What is a Fair Value for ANGI's Stock?

In light of all the red flags, ANGI appears significantly overvalued at this juncture. A more appropriate valuation would be one in-line with other troubled web businesses, such as Groupon (NASDAQ:GRPN) which currently trades at 2.15x trailing twelve month sales. Even Groupon likely deserves a premium valuation relative to ANGI based on the fact that it is actually generating substantial amounts of free cash flow at present. Given ANGI's numerous financial woes, inevitable dilution at what is likely to be lower prices, and a totally unproven business model, a generous value for the stock would be somewhere in the range of 1 - 2x the estimated 2012 sales figures. Projecting a 2012 full year sales figure of approximately $153 million, which assuming the mid-point of management's guidance of $40.8 million in Q3, implies revenue of $44.6 million in Q4 and gives a total equity value of $153 - $306 million. With 66.3 million shares outstanding as of the most recent balance sheet, this equates to a price per share of $2.30 - $5.60, substantially below the current stock price of $10.21.


At this point, ANGI's business appears more troubled than ever. Poor Q3 search numbers, email spam campaigns, deteriorating pricing metrics, rising customer acquisition costs and decreasing renewal rates all suggest that the company is facing significant problems.

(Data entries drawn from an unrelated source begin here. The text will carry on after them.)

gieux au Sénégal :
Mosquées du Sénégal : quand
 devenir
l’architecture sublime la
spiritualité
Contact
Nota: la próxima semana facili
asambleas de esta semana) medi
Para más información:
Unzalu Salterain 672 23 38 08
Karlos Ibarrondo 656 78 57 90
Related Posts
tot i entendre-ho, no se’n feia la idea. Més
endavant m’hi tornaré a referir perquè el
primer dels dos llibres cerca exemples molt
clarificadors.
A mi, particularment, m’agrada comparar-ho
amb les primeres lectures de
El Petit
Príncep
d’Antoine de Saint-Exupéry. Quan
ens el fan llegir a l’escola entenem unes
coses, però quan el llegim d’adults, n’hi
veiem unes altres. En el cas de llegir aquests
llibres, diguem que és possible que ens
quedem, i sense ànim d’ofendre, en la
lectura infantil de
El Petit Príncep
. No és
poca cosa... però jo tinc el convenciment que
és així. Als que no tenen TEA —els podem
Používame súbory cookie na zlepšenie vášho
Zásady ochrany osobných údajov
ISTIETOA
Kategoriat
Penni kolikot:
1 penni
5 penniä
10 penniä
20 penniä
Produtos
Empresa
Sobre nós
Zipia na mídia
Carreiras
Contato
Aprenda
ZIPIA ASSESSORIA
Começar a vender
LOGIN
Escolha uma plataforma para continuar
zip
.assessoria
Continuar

Despite the company's tendency to emphasize questionable accounting metrics, closer examination of the real data reveals the true depth of ANGI's troubles.

Given all the signals and leading up to what appears will be a very difficult Q3, ANGI's stock should approach or surpass its historic low of $8.94 going into the earnings announcement. If the results are as bleak as they appear will be, then the stock will likely break its historic low. From the perspective of technical analysis, below $8.94, the stock has no technical support and will need to work out a new bottom. This process can be very painful to shareholders, as those caught holding during and after Q2 earnings are well aware. On a fundamental basis, the stock currently appears to have approximately 50-70% downside from the current price.

With all of this in mind, I believe ANGI is a Strong Sell and existing or prospective shareholders should be extremely cautious when approaching ANGI's stock.

Disclosure: I am short ANGI. I wrote this article myself, and it expresses my own opinions. I am not receiving compensation for it. I have no business relationship with any company whose stock is mentioned in this article.

Additional disclosure: I am short ANGI and/or hold derivative positions which will benefit from a decline in the stock price.